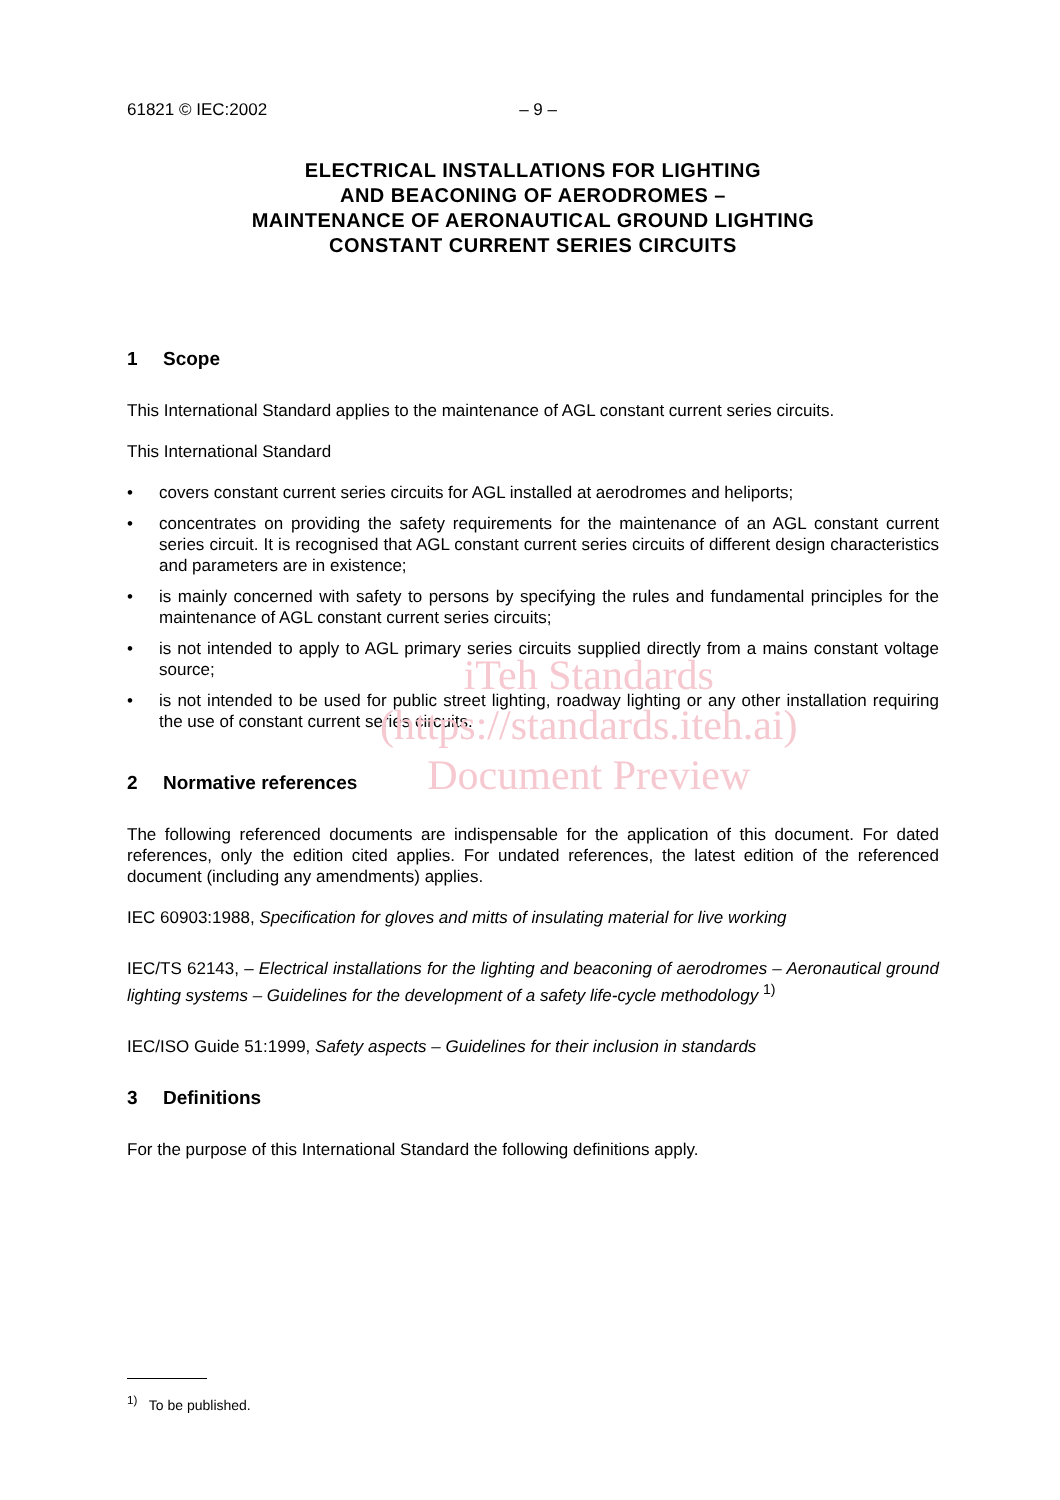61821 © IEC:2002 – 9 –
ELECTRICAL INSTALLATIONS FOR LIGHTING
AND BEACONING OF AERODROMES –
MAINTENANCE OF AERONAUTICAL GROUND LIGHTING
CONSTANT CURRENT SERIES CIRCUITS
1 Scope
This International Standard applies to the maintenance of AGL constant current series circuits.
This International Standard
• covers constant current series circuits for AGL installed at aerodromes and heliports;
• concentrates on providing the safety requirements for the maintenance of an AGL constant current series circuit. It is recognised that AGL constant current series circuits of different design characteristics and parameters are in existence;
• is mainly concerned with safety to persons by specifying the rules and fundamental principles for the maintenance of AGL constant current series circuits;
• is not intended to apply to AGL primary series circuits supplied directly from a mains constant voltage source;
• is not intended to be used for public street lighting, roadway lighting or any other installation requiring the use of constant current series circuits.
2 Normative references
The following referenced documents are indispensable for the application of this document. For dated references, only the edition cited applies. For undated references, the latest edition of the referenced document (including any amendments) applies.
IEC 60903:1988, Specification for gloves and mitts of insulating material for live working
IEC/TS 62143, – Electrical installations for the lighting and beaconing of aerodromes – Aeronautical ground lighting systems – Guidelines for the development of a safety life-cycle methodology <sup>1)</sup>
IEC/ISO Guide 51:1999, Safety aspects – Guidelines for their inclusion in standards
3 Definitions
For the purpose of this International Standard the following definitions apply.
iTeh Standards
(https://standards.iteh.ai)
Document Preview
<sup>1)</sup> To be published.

### [What this task involves]
Without the pictures, print the records in full, exactly as they appear.

### [Result for this exercise]
61821 © IEC:2002 – 9 –
ELECTRICAL INSTALLATIONS FOR LIGHTING
AND BEACONING OF AERODROMES –
MAINTENANCE OF AERONAUTICAL GROUND LIGHTING
CONSTANT CURRENT SERIES CIRCUITS
1 Scope
This International Standard applies to the maintenance of AGL constant current series circuits.
This International Standard
• covers constant current series circuits for AGL installed at aerodromes and heliports;
• concentrates on providing the safety requirements for the maintenance of an AGL constant current series circuit. It is recognised that AGL constant current series circuits of different design characteristics and parameters are in existence;
• is mainly concerned with safety to persons by specifying the rules and fundamental principles for the maintenance of AGL constant current series circuits;
• is not intended to apply to AGL primary series circuits supplied directly from a mains constant voltage source;
• is not intended to be used for public street lighting, roadway lighting or any other installation requiring the use of constant current series circuits.
2 Normative references
The following referenced documents are indispensable for the application of this document. For dated references, only the edition cited applies. For undated references, the latest edition of the referenced document (including any amendments) applies.
IEC 60903:1988, Specification for gloves and mitts of insulating material for live working
IEC/TS 62143, – Electrical installations for the lighting and beaconing of aerodromes – Aeronautical ground lighting systems – Guidelines for the development of a safety life-cycle methodology <sup>1)</sup>
IEC/ISO Guide 51:1999, Safety aspects – Guidelines for their inclusion in standards
3 Definitions
For the purpose of this International Standard the following definitions apply.
iTeh Standards
(https://standards.iteh.ai)
Document Preview
<sup>1)</sup> To be published.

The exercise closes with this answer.